Mathematical formulas (in this case Bayes Theorem) cannot be expected to produce any valuable output without relevant input.
Therefore, since both web scraping and mathematics are insufficient on their own, one might instead hope to *combine them* in a way that generates something of value. Indeed, as we will see in this and the coming posts of this series, by cleverly tying the data collection and the mathematics together, it is possible to construct an excellent framework for learning from data/information, something that is known as bayesian inference*.
Note: In math, 1+1 = 2. In life, 1+1 is often greater than 2. This is an (somewhat autistic) example.
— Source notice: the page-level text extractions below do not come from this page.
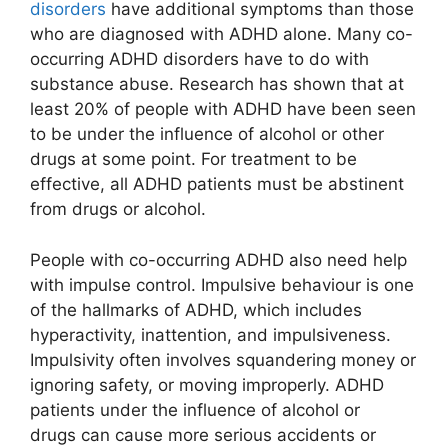
disorders
have additional symptoms than those
who are diagnosed with ADHD alone. Many co-
occurring ADHD disorders have to do with
substance abuse. Research has shown that at
least 20% of people with ADHD have been seen
to be under the influence of alcohol or other
drugs at some point. For treatment to be
effective, all ADHD patients must be abstinent
from drugs or alcohol.
People with co-occurring ADHD also need help
with impulse control. Impulsive behaviour is one
of the hallmarks of ADHD, which includes
hyperactivity, inattention, and impulsiveness.
Impulsivity often involves squandering money or
ignoring safety, or moving improperly. ADHD
patients under the influence of alcohol or
drugs can cause more serious accidents or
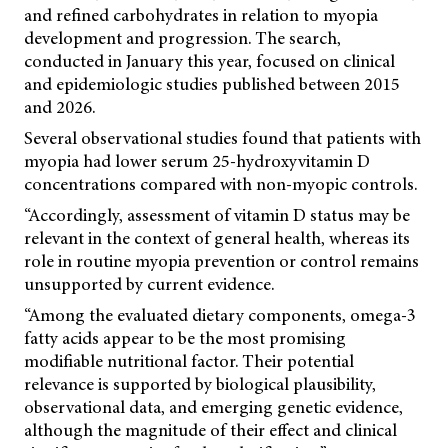
and refined carbohydrates in relation to myopia
development and progression. The search,
conducted in January this year, focused on clinical
and epidemiologic studies published between 2015
and 2026.
Several observational studies found that patients with
myopia had lower serum 25-hydroxyvitamin D
concentrations compared with non-myopic controls.
“Accordingly, assessment of vitamin D status may be
relevant in the context of general health, whereas its
role in routine myopia prevention or control remains
unsupported by current evidence.
“Among the evaluated dietary components, omega-3
fatty acids appear to be the most promising
modifiable nutritional factor. Their potential
relevance is supported by biological plausibility,
observational data, and emerging genetic evidence,
although the magnitude of their effect and clinical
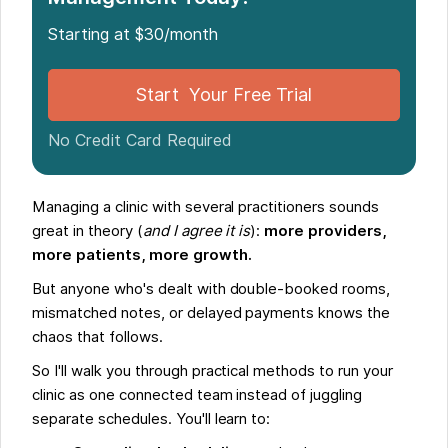
Starting at $30/month
Start Your Free Trial
No Credit Card Required
Managing a clinic with several practitioners sounds
great in theory (
and I agree it is
):
more providers,
more patients, more growth.
But anyone who's dealt with double-booked rooms,
mismatched notes, or delayed payments knows the
chaos that follows.
So I'll walk you through practical methods to run your
clinic as one connected team instead of juggling
separate schedules. You'll learn to:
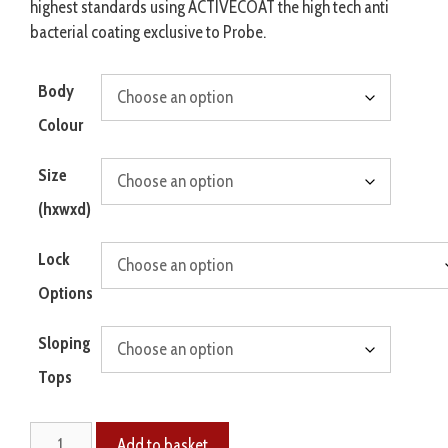
highest standards using ACTIVECOAT the high tech anti
bacterial coating exclusive to Probe.
Body
Colour
Size
(hxwxd)
Lock
Options
Sloping
Tops
Add to basket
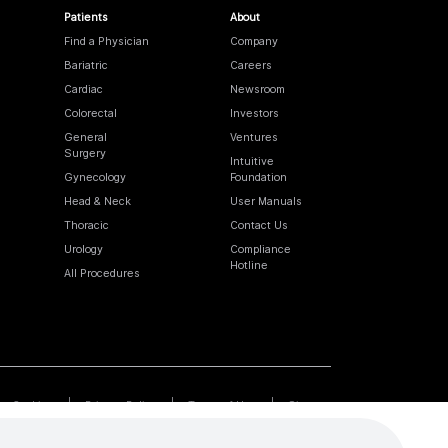
Patients
About
Find a Physician
Company
Bariatric
Careers
Cardiac
Newsroom
Colorectal
Investors
General
Ventures
Surgery
Intuitive
Gynecology
Foundation
Head & Neck
User Manuals
Thoracic
Contact Us
Urology
Compliance
Hotline
All Procedures
Cookies
Privacy Policy
Terms of Use
Sitemap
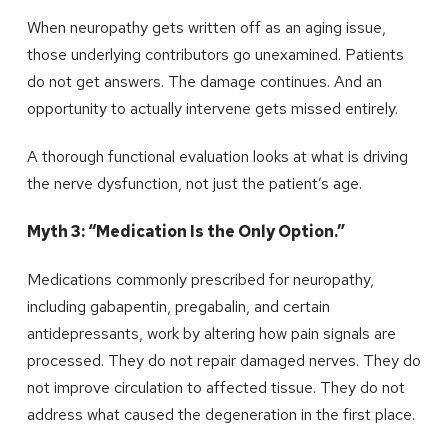
When neuropathy gets written off as an aging issue,
those underlying contributors go unexamined. Patients
do not get answers. The damage continues. And an
opportunity to actually intervene gets missed entirely.
A thorough functional evaluation looks at what is driving
the nerve dysfunction, not just the patient’s age.
Myth 3: “Medication Is the Only Option.”
Medications commonly prescribed for neuropathy,
including gabapentin, pregabalin, and certain
antidepressants, work by altering how pain signals are
processed. They do not repair damaged nerves. They do
not improve circulation to affected tissue. They do not
address what caused the degeneration in the first place.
*Inference = learning from data. Geeks would probably involve esoteric terminology to explain the word, we prefer understandable explanations.
Since there is a lot to digest here, the introduction to the subject will be split into (at least) two posts. Today we will begin by gaining some intuition (probably confusion/brain damage as well, probability theory is *hard*) for bayesian thinking and then we will be back with practical applications of the theory to real world data in part 2.
Lack of information
Well, to fully appreciate the beauty of bayesian inference one must first be in a creative, bayesian mood. Therefore we’ll begin with an interesting horse racing example to introduce the bayesian way of viewing the world.
Suppose that there is a race on New Year’s Eve and that your mission is to figure out the win probabilities for all the competing horses. Furthermore, assume that at this point in time you have no information whatsoever regarding the race. Basically, all you know is that there *is* a race. Now, the question is, what is your initial set of probabilities for the race?
Indeed a very strange question, but if we make an attempt at answering it, we can probably begin by agreeing on the following very obvious fact: for a race to take place, at least one horse has to participate. Therefore, let’s zoom in on one (possibly the only one) of the participating horses. If we can estimate the probability for *this* horse winning the race, then, after having done so, we may simply repeat the same procedure with the rest of the horses and thereby find the full set of win probabilities.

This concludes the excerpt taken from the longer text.